Wang Liangliang, Wu Xiufeng, Chen Guanyu, Chen Yawen, Xu Lilan, Wang Jianmin, Chen Jinghua
Innovation Center for Cancer Research, Clinical Oncology School of Fujian Medical University, Fujian Cancer Hospital, Fuzhou, Fujian Province, 350014, China; Key Laboratory of Advanced Technology for Cancer Screening and Early Diagnosis, Fuzhou, Fujian Province, 350014, China.
Department of Breast Surgical Oncology, Clinical Oncology School of Fujian Medical University, Fujian Cancer Hospital, Fuzhou, Fujian Province, 350014, China.

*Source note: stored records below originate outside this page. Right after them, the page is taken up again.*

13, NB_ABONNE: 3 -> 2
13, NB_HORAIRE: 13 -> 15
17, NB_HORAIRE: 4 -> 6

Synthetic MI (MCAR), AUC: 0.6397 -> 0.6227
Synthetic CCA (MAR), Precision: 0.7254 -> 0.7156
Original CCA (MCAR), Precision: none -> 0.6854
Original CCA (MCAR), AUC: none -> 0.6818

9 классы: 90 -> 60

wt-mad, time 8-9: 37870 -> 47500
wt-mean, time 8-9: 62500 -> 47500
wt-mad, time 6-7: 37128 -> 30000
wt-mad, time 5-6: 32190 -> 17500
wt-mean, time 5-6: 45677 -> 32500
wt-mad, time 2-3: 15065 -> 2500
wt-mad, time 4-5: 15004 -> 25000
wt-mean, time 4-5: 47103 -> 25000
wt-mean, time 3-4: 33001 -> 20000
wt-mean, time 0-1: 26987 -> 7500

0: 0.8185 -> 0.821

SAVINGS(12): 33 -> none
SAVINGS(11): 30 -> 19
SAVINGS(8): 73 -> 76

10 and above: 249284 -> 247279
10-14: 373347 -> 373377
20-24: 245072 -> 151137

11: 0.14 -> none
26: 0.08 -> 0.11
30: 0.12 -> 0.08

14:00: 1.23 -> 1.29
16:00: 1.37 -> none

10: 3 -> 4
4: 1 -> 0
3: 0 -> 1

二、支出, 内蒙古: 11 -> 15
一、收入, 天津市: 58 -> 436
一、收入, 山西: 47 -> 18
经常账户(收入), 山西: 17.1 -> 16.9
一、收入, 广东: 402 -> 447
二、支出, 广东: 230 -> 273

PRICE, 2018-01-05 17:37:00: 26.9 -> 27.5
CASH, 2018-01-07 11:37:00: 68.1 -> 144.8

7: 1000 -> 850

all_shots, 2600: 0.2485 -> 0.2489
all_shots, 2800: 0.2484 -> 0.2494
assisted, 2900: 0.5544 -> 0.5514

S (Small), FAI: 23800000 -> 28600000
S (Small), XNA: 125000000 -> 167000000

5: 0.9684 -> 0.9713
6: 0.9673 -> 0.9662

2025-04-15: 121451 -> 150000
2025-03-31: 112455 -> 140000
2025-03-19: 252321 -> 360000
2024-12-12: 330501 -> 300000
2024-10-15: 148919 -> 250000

Biosens Bioelectron. 2023 Oct 23;243:115783. doi: 10.1016/j.bios.2023.115783.
Exosomal microRNA (miRNA) are important biomarkers for liquid biopsy, and display clinical molecular signatures for cancer diagnosis. Although advanced detection methods have been established to detect exosomal miRNAs, they are faced with certain challenges. Therefore, we aimed to establish a dual amplification-based electrochemical method for detecting exosomal miRNA. This method combined a two-hairpins-based ternary hybridization structure (thTHS)-initiated single-stranded DNA (ssDNA) amplification reaction (ssDAR) and sodium perchlorate (NaClO)-assisted electrocatalytic cycle. Two DNA hairpins were designed to hybridize with target miRNA, forming thTHS. Next, ssDAR was triggered by thTHS to produce long ssDNA on magnetic beads. The long ssDNA, complementary to the signal probes, was subsequently released onto a methylene blue (MB)-labeled double-stranded DNA-modified electrode for strand displacement reaction. This led to a quantitative change in MB and a change in electrocatalytic reduction current from the electrocatalytic cycle of MB-ferricyanide. An amplified electrocatalytic reduction current was produced by adding NaClO to the electrocatalytic system, which substantially improved the signal response range and detection sensitivity. Ultimately, exosomal miRNA detection was achieved by recording changes in the electrocatalytic reduction current before and after miRNA addition. This electrochemical method exhibited a sensitive concentration response with a detection limit of 45 aM and selective miRNA recognition, and successfully used to detect exosomal miRNA derived from cells and serum. Additionally, this method exhibited better discrimination ability between patients with breast cancer (BC) and those people without BC (patients with benign breast disease and healthy people), providing a promising strategy for detecting and monitoring cancer biomarkers.
外泌体微小RNA(miRNA)是液体活检的重要生物标志物,并显示出用于癌症诊断的临床分子特征。尽管已经建立了先进的检测方法来检测外泌体miRNA,但它们仍面临一定挑战。因此,我们旨在建立一种基于双重扩增的电化学方法来检测外泌体miRNA。该方法结合了基于两个发夹的三元杂交结构(thTHS)引发的单链DNA(ssDNA)扩增反应(ssDAR)和高氯酸钠(NaClO)辅助的电催化循环。设计两个DNA发夹与靶miRNA杂交,形成thTHS。接下来,thTHS触发ssDAR在磁珠上产生长链ssDNA。与信号探针互补的长链ssDNA随后被释放到亚甲基蓝(MB)标记的双链DNA修饰电极上进行链置换反应。这导致MB的定量变化以及MB-铁氰化物电催化循环中电催化还原电流的变化。通过向电催化系统中添加NaClO产生放大的电催化还原电流,这大大提高了信号响应范围和检测灵敏度。最终,通过记录添加miRNA前后电催化还原电流的变化来实现外泌体miRNA的检测。这种电化学方法表现出灵敏的浓度响应,检测限为45 aM,并且能够选择性识别miRNA,并成功用于检测源自细胞和血清的外泌体miRNA。此外,该方法在乳腺癌(BC)患者与非BC患者(乳腺良性疾病患者和健康人)之间表现出更好的区分能力,为检测和监测癌症生物标志物提供了一种有前景的策略。